#174 Life
"Kenapa? Kamu juga mau menikah?" Sebuah suara mengejutkanku.
Aku menoleh dengan cepat. Ternyata bukan seseorang yang kutunggu kedatangannya. "Tentu saja. Kurasa semua orang juga ingin menikah."
"Memangnya kamu sudah punya calon?" Ditariknya kursi di sebelah agar lebih dekat denganku. Lalu dia duduk.
Aku kesal kalau dia mulai lagi bertingkah aneh. "Yang jelas bukan sama kamu," jawabku cepat sebelum dia makin berulah.
"Yakin tidak suka denganku? Aku bisa melindungimu loh," godanya.
"Runi ... berhentilah bertingkah tidak wajar." Kupasang muka kesal di hadapannya.
"Tapi aku suka kamu," bisiknya cepat.
"Runi! Sudah kukatakan, aku masih normal," kataku gemas.
"Kan aku juga sudah bilang, yang tidak normal itu siapa. Pokoknya aku mau kamu suka sama aku." Dikedipkan sebelah matanya menggodaku.
Kuhela napas panjang. Lalu bergeser menjauh dari Runi.
Runi tersenyum. Lalu dia mengalihkan pandangannya. Tatapannya jauh ke depan. "Entah sejak kapan, aku jatuh cinta sama kamu."
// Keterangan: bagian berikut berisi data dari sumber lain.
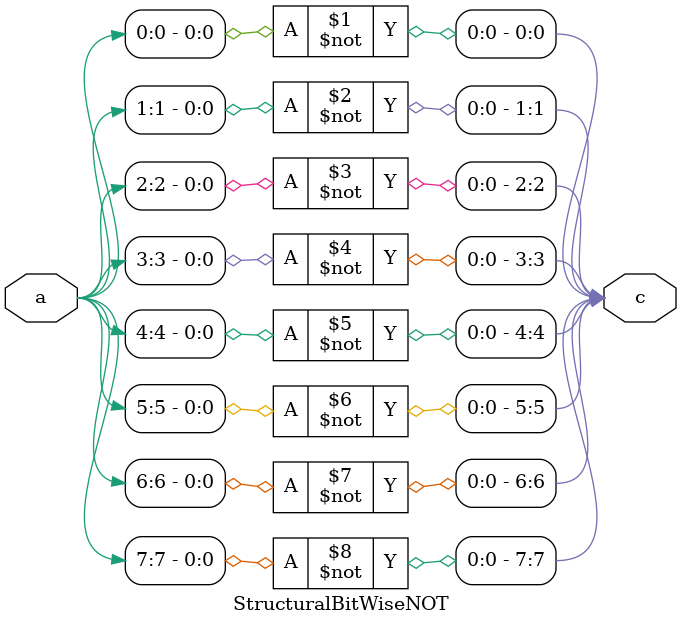
<source format=sv>
`default_nettype none
module StructuralBitWiseNOT
#(  //----------------------------------//-------------------------------------
    // Parameter(s)                     // Description(s)
    //----------------------------------//-------------------------------------
    parameter integer N = 8             // The width in bits of the operand and result.
)  (//----------------------------------//-------------------------------------
    // Input(s)                         // Description(s)
    //----------------------------------//-------------------------------------
    input  wire [N-1:0] a,              // Operand A
    //----------------------------------//-------------------------------------
    // Output(s)                        // Description(s)
    //----------------------------------//-------------------------------------
    output reg  [N-1:0] c               // Result C
);

    //-------------------------------------------------------------------------
    // Module instance(s)
    //-------------------------------------------------------------------------
    genvar i;
    generate
        for ( i = 0; i < N; i = i + 1 ) begin : GENERATE_LOOP
            not not_i ( c[i], a[i] );
        end : GENERATE_LOOP
    endgenerate

endmodule : StructuralBitWiseNOT
`default_nettype wire

</source>
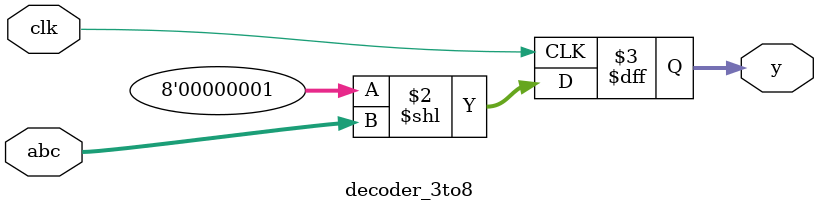
<source format=v>
module decoder_3to8 (
    input wire clk,
    input wire [2:0] abc,
    output reg [7:0] y
);

    always @(posedge clk) begin
        y <= 8'b00000001 << abc;
    end

endmodule
</source>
Aku menoleh dengan cepat ke arahnya. Mataku melotot karena kaget. "Runi!" Tanpa sadar, aku nyaris berteriak.
Runi semakin terkekeh. "Tenang saja, aku tidak akan memaksamu mencintaiku. Tapi aku bisa membuatmu menerimaku apa adanya. Cinta bisa datang ketika kamu sudah terbiasa denganku." Tatapannya masih jauh di depan.
"Kamu terlalu percaya diri, Run. Bagaimana bisa aku mencintai seorang perempu ...," ucapanku terhenti.
Runi menatapku. Tatapan matanya begitu akrab.
Aku cepat-cepat berpaling. Berusaha mengalihkan perhatianku pada hal lain.
"Aku tidak peduli. Tapi sekali lagi kukatakan, aku suka sama kamu, Ka." Runi mengalihkan pandangannya. "Seandainya kamu tahu dan mau mengerti kondisiku ...."
Keheningan menyelimuti kami. Masing-masing sibuk dengan pikirannya sendiri.
Alun-alun tampak ramai. Banyak orang bersenda gurau. Menikmati malam sebelum mulai beraktifitas besok.
"Kamu sedang menunggu seseorang?"
"Entahlah," jawabku lesu.
"Kenapa? Bukan orang yang kamu suka?" tanya Runi penasaran.
Aku menggeleng lemah. "Bukan. Dia hanya senang berjanji tapi tidak pernah mengatakan di mana dan kapan dengan jelas. Jadi, aku tidak pernah tahu harus ke mana. Seandainya dia tahu menunggu itu bukan pekerjaan menyenangkan."
Runi tergelak. "Ya, kamu kasih tahu dia. Dia laki-laki atau perempuan?"
"Harus, ya, kukasih tahu kamu?" tanyaku sedikit keberatan.
"Tidak juga. Tapi aku heran, yang tidak jelas saja kamu tunggui. Masa aku yang jelas-jelas ada untukmu tidak kamu hiraukan."
"Runi!"
Runi semakin tergelak. Lalu tawanya menghilang. Tatapannya fokus pada satu titik.
Diam-diam aku meliriknya. Kuperhatikan arah pandangannya. Tidak ada yang mencurigakan.
"Ada apa?" tanyaku berpura-pura.
"Aku pergi dulu, ya. Ada sesuatu yang harus kulakukan."
Aku menatapnya heran.
Senyumnya melebar. Dia bangkit dari kursinya. Lalu mendekatkan wajahnya padaku. "Ada perempuan cantik di sana. Siapa tahu, jika aku mendekatinya, kamu tiba-tiba merasa cemburu," bisiknya.
"Runi!" Sekali lagi aku teriak.
Dia malah terbahak dan cepat melarikan diri. "Sampai jumpa!"
"Ada-ada saja anak itu," gumamku jengkel.
Kuperhatikan Runi menghilang di ujung alun-alun. Sepi di sekitarku meski sebenarnya masih banyak orang berkumpul di beberapa titik.
Menjelang tengah malam, kuputuskan untuk pulang. Win pun tidak terlihat sama sekali. Imo tidak juga kurasakan kehadirannya. Lagi-lagi aku kecewa.